__Provided text__:
· · · · ·

In the third experiment, we wanted to test whether self-motion aftereffects were coupled with the intensity of the cue and target motions. For rotations about the earth-vertical axis and for horizontal y-axis translations, we chose the same intensities as in Experiment 1; however, the order of motion types was the same as in Experiment 2. Thus, in proportion to the detection threshold, the cue stimulus was weaker than the target stimulus, in contrast to Experiments 1 and 2.

Participants

For Experiment 3, 12 new participants were recruited. One participant pressed the left button on 92% of all trials and was excluded from the study. The remaining 11 participants (nine female, two male; mean age 25, range 21–38 years) were included in the further analysis. All participants were right-handed according to a German version of the handedness questionnaire by Chapman and Chapman (1987). None of the participants reported a history of relevant neurological, vestibular, or attentional disorders. The study was approved by the ethics committee of the University of Bern, and all participants gave written informed consent prior to the experiment in accordance with the Declaration of Helsinki.

Motion stimuli

The cue stimuli consisted of yaw rotations about an earth-vertical axis (left/right). They consisted of single cycles of sinusoidal acceleration at a frequency of 5 Hz. The acceleration amplitude was 24 deg /s² (v_max = 1.53 deg /s, Δp = 0.0153 deg). The target stimuli were translations along the y-axis (left/right). They consisted of the same acceleration profile as the cue stimuli. Their frequency was again 5 Hz, and the acceleration amplitude was 0.25m/s² (v_max = 0.016m/s, Δp = 0.0016 m).

Experimental design and procedure

The design and experimental procedure were identical to those of Experiment 2, but using the motion intensities of Experiment 1.

Data analysis

The statistical model for the accuracy data in Experiment 3 did not differ from the analysis of Experiment 2.

· · · · ·

__Task to complete__: Continue the passage describing the third self-motion experiment, starting right after its final sentence.

__Given data__:
· · · · ·

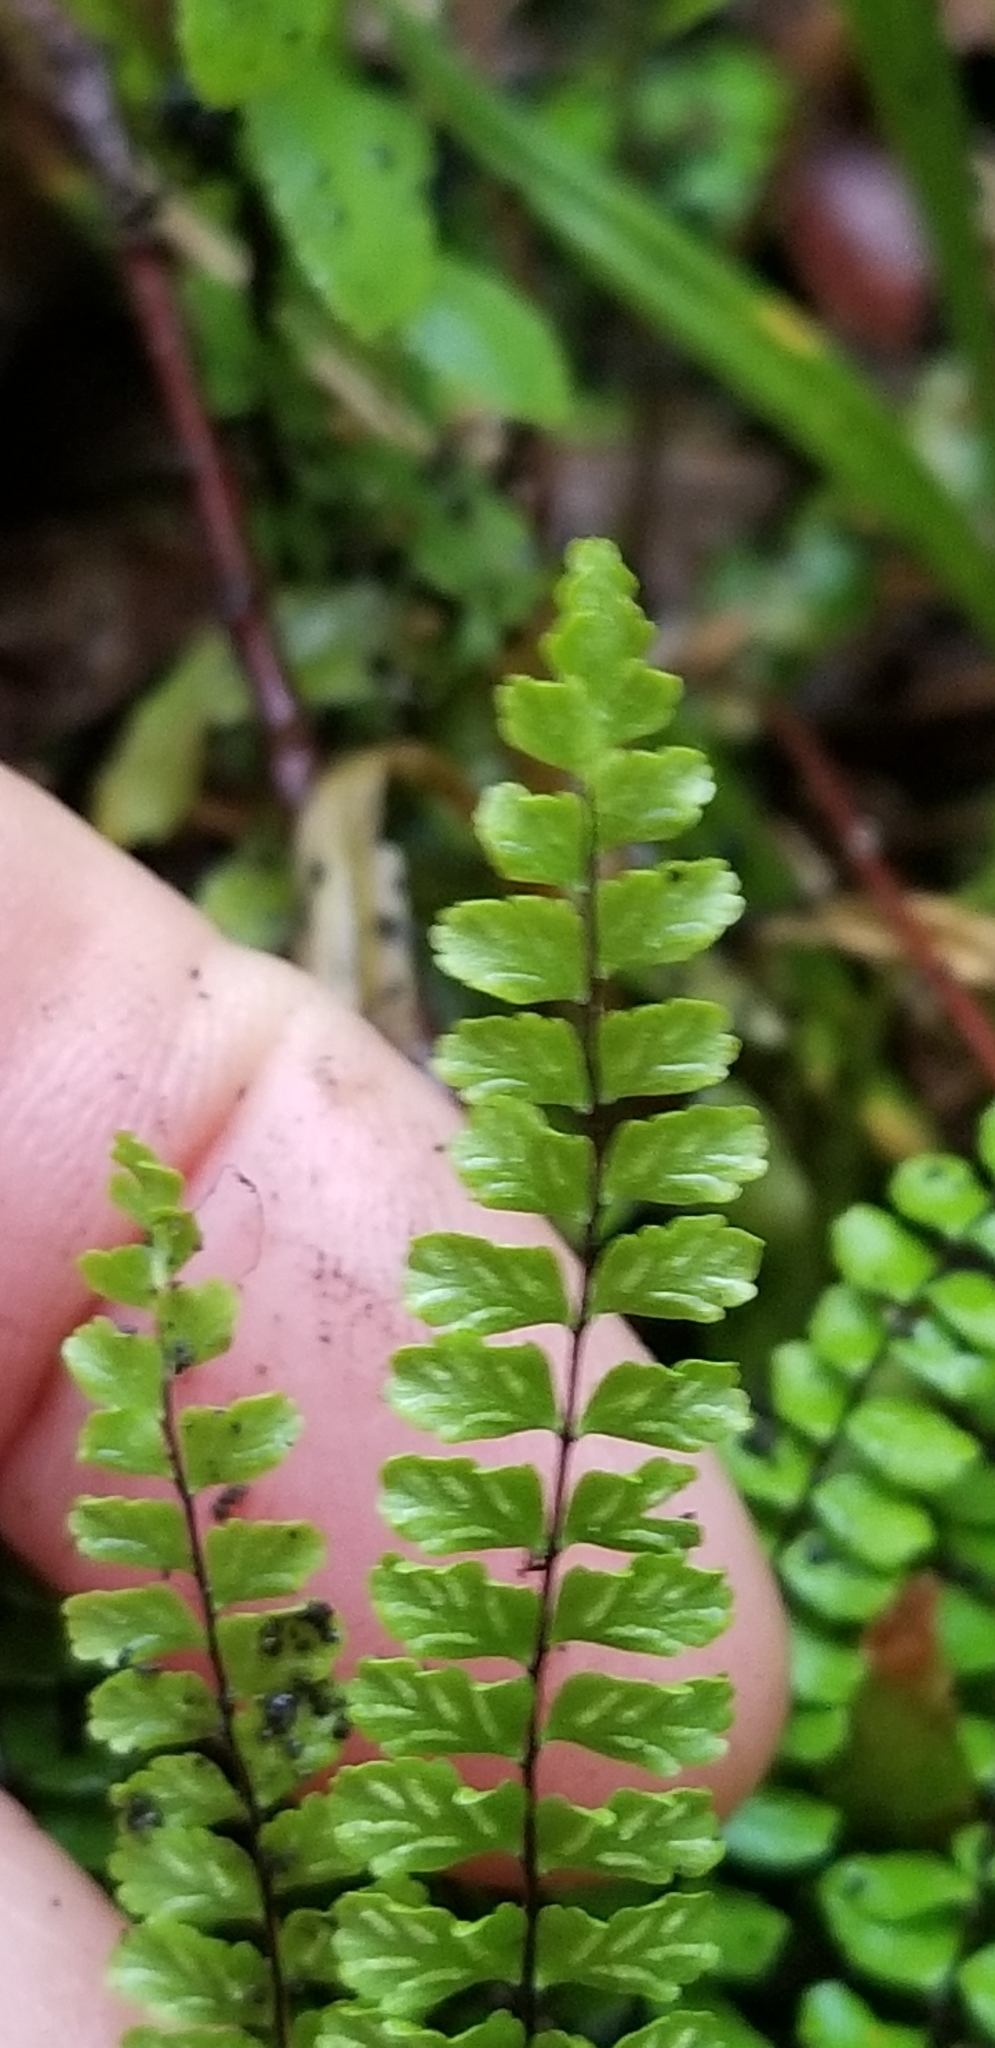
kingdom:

· · · · ·

__Answer to this exercise__:
Results

Accuracy

The logistic regression model showed that the motion discrimination performance was around chance level (for ISIs of 50 and 100 ms), or even above chance level (for ISIs 200 and 600 ms), when the prior stimulus was spatially congruent with the subsequent motion (e.g., a leftward yaw rotation followed by a left translation). Direction discrimination performance for the second motion was higher when a yaw rotation was followed by an incongruent translation. In this experiment, there were no clear self-motion aftereffects (see also Fig. 1, Exp. 3 panel).

Discussion

In Experiment 3 we wanted to investigate whether the same self-motion aftereffect could be observed if the relative strengths of the cue and target motions were reversed, resulting in a cue that was relatively weaker than the target. Although we observed that accuracy was impaired and that participants performed at chance level, this manipulation did not result in self-motion aftereffects.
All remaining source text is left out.